What should I check when looking at a Supra to buy?


-Have someone cold start the car while you stand behind it watching the tailpipe, and look for gray smoke with a blue-ish tint (easiest to see in direct sunlight)


-Let the car warm up and continue to stand behind the car checking for smoke


-Now move to the front of the car, and open the hood. Listen for bad noises (Noticeable Injector Ticking is Normal)


-Now go back and watch the tailpipe for smoke, have someone blip the throttle, while you watch for smoke, let it idle between the blips


-Now do the same but have them mash the gas and rev it up till like 5000rpm or so


-Now have a friend follow behind you in another car while you go for a test drive


-Have him watch for smoke while you drive


-Put it in 2nd gear, let the rpm drop to about 1500, and then stomp on it, and stay on it till redline, then let off the gas. Your friend should be watching for "gray/blue smoke". Just grey/black smoke is ok.


-Smoke at cold start-up, leaving a stop-light, or throttle blipping from idle is valve stem seals. Smoke under boost, or after letting off of boost, or maybe when revving full throttle, is turbo seals. Smoking for no good reason, or if it doesn't stop pretty quickly is piston rings (may get better or worse when hot).


-Your job while at full throttle in 2nd is making sure the turbos boost fine (smoothly), that you can feel full boost by 4000rpm or near it, and that you don't hear bad noises (slight turbo whistle/whine is ok, if it has an intake it will be noticeable)


-Use all the gears in the transmission, and make sure it shifts fine (if it is a 6spd, it is going to feel and sound clunky too you, that’s normal. If the transmission makes "ball bearings in a can" sounds at idle or low speeds, that is 2-piece sprung flywheel and is normal)


-While driving with the windows down, listen for clicking or popping noises coming from outside the car. (A POP when starting or stopping, or making a sharp low speed turn (maybe up a hill), is the drivers side engine mount. A clicking sound under initial mild acceleration or deceleration, that lasts for only a second or two then stops, and sounds exactly the same regardless of speed, is the rear upper control arm bushings. A clicking that changes with speed is wheel bearings)


-Make sure the brakes work smoothly and reasonably quietly. When coming to a stop take your hand slightly off the wheel and make sure it stays straight.

_ _ _ _ _ _ _

WRITTEN TASK 1:
In the guide above on inspecting a Supra before buying, translate the sentence "Make sure the brakes work smoothly and reasonably quietly." into Spanish.
WRITTEN TASK 2:
Write the next few checks that would follow the last one in the Supra inspection guide above, keeping its style.

DATASET RECORDS:
_ _ _ _ _ _ _

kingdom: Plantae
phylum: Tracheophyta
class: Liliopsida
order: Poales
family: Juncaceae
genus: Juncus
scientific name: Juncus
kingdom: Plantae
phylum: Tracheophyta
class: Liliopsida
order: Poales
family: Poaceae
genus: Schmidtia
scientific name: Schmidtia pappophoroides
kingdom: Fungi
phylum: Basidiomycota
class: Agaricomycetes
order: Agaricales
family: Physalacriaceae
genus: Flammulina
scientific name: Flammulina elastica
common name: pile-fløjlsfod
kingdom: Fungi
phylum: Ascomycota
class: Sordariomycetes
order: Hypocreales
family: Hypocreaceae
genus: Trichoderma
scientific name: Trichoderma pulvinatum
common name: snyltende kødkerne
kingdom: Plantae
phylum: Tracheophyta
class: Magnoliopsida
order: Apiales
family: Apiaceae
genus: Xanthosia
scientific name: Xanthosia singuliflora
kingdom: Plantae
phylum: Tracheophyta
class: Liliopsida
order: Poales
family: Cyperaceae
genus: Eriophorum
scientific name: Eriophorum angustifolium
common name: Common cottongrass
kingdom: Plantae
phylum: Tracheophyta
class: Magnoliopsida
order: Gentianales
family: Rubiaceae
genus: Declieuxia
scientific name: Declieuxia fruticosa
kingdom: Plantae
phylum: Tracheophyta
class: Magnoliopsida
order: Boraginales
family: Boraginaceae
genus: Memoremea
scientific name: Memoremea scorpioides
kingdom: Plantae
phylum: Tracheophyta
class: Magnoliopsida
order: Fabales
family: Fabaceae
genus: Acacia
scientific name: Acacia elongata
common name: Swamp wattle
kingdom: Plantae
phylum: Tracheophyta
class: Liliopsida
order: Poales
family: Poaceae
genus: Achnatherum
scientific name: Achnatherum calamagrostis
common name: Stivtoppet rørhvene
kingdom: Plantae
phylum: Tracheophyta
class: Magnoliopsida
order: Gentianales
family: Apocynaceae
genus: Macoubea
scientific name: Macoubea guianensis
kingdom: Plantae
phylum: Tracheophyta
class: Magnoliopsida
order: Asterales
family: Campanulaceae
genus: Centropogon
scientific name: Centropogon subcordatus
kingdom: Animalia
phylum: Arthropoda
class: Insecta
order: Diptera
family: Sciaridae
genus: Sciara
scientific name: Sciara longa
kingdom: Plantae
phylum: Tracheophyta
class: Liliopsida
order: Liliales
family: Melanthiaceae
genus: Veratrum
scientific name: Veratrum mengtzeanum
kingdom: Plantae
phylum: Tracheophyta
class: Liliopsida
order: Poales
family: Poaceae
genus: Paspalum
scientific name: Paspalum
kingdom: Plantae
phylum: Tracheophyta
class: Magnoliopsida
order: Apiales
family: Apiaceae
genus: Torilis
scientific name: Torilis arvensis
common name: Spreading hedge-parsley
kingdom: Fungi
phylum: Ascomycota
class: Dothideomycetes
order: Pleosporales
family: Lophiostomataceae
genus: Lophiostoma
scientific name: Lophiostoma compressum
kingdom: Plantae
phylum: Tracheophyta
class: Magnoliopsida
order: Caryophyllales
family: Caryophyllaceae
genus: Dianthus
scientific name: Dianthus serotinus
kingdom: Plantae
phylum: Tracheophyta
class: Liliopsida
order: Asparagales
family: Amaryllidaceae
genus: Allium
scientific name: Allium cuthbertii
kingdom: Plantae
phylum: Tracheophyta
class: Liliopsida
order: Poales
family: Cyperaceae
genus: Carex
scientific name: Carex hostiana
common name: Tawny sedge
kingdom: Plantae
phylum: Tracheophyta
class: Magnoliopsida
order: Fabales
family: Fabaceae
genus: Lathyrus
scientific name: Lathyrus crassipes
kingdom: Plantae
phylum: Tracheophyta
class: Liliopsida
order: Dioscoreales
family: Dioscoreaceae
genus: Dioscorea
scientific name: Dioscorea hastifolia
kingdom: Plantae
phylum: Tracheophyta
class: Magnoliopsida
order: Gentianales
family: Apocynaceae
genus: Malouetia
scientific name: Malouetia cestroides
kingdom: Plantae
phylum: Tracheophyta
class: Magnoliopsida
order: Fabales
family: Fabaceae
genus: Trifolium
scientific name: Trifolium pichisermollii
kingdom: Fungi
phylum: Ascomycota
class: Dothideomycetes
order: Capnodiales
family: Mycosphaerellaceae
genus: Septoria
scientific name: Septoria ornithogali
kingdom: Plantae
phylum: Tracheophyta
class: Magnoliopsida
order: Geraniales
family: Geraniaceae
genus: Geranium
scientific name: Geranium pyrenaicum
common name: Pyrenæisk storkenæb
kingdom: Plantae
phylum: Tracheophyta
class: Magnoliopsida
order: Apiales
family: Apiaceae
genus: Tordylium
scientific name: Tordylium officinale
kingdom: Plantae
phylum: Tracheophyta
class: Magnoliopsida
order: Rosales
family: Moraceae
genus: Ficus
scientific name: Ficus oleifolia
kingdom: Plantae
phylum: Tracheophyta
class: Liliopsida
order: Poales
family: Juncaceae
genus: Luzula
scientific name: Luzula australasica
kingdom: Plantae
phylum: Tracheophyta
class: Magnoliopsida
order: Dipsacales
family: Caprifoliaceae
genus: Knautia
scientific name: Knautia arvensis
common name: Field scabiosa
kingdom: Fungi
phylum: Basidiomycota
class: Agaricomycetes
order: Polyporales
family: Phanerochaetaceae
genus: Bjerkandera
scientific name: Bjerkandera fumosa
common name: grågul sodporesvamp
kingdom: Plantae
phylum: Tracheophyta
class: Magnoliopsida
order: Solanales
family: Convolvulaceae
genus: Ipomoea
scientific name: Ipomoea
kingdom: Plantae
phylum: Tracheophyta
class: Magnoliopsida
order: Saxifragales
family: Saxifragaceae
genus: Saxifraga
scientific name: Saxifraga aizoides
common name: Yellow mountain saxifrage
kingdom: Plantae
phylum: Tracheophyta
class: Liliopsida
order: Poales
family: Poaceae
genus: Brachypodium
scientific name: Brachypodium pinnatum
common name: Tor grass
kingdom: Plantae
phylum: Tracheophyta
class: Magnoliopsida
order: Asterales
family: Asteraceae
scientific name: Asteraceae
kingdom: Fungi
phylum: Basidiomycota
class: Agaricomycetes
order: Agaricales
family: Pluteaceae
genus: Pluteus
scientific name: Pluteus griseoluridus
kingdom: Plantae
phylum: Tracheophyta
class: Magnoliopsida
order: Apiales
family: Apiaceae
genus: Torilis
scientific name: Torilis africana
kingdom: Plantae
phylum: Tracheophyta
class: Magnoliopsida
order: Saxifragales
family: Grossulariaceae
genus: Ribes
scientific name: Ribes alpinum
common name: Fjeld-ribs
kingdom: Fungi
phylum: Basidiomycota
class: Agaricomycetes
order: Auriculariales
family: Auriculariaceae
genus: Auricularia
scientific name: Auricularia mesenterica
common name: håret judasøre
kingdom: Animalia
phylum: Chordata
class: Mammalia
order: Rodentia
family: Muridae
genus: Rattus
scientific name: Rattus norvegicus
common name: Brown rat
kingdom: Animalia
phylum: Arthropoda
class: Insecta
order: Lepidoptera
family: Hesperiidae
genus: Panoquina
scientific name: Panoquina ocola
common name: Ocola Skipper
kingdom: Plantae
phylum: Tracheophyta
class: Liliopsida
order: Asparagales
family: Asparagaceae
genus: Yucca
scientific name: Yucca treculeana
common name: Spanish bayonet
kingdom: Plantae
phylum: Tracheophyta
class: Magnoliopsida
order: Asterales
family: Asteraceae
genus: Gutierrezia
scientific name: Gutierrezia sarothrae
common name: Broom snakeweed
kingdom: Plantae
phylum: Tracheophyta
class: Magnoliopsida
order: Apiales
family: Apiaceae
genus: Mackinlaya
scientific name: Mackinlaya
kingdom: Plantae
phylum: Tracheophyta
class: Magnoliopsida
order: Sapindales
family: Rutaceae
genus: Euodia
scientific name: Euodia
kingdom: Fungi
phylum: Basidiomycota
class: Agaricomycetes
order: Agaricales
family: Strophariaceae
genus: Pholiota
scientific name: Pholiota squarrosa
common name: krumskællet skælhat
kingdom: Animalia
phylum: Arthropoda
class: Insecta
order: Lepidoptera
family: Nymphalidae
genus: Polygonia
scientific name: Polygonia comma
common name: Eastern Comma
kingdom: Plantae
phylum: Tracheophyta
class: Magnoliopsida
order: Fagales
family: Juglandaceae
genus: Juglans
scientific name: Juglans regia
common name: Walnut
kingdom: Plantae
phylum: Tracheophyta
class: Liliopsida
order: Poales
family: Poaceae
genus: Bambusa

_ _ _ _ _ _ _

OUTPUT 1:
Asegúrate de que los frenos funcionen de manera suave y razonablemente silenciosa.

OUTPUT 2:
-Make sure the car tracks straight on flat roads.


-A creaking noise from the hatch when turning up hill, means it needs rubber hatch bumpers.


-Rattling from above you means the targa is loose (make sure the targa bolts loosen, and tighten back down smoothly) and make sure the targa wrench is there.


-Make sure the rear hatch opens and closes fine, and that is stays up on it own.


-Make sure all the doors open and close smoothly


-If you can really smell the exhaust when coming to a stop, it has no cats


-If when flooring it, the car pulls smoothly till ~4000rpm, and then rockets forward like getting hit with a semi, then it's BPU and not stock. If you can hardly feel a change over from the 1st turbo to both, then it's stock.


-When checking under the car for leaks, don’t be alarmed by an oily sludge on the transmission and differential. That’s a greasy undercoating that Toyota applied. But check for fresh oil leaks, and check the rear CV joint boots for cracks.


-If possible, look at the spot where the car normally parks. Check for fresh oil puddles or spots. If they say their other car caused the spot, don't believe them if it's a clean 1-2 year old car they are blaming it on.


-Check the wheel rim, inside and out, for curb rash or bent rims.


-Check for excessive or uneven wear on the tires


-Check for cheap, or miss-matched tires


-Look to see if all the little plastic panels and parts under the car all line-up, and are attached, and that paint is not where it shouldn't be (cracked under trays are not uncommon, don't be alarmed). Spend a fair amount of time on the ground, don't be afraid to get a little dirty. Also all the major body panels have the original VIN number visibly stuck on them, make sure they are all still there and are the right number. Look for missing, non-original, or out of place fasteners. All these things are possible signs off a collision.


-Check for signs of rust in the wheel wells and inner fender


-Check the condition of all the exposed rubber on the suspension joints


-Make sure the power steering is smooth and quiet


-Make sure the gaps in the body panels are all even.


-Walk all around the car, and look at each panel at different angles. Looks for small dents and dings, and make sure the paint matches all around.


-Look over the paint condition very closely


-Check around all the glass to see if it has been replaced. Check the manufacturer information on the glass to see if they are all the same.


-Make sure all the exterior lights work


-Check the headlamps for cracks, moisture or fogging/yellowing (expect them too be fogged/yellowed if an earlier model)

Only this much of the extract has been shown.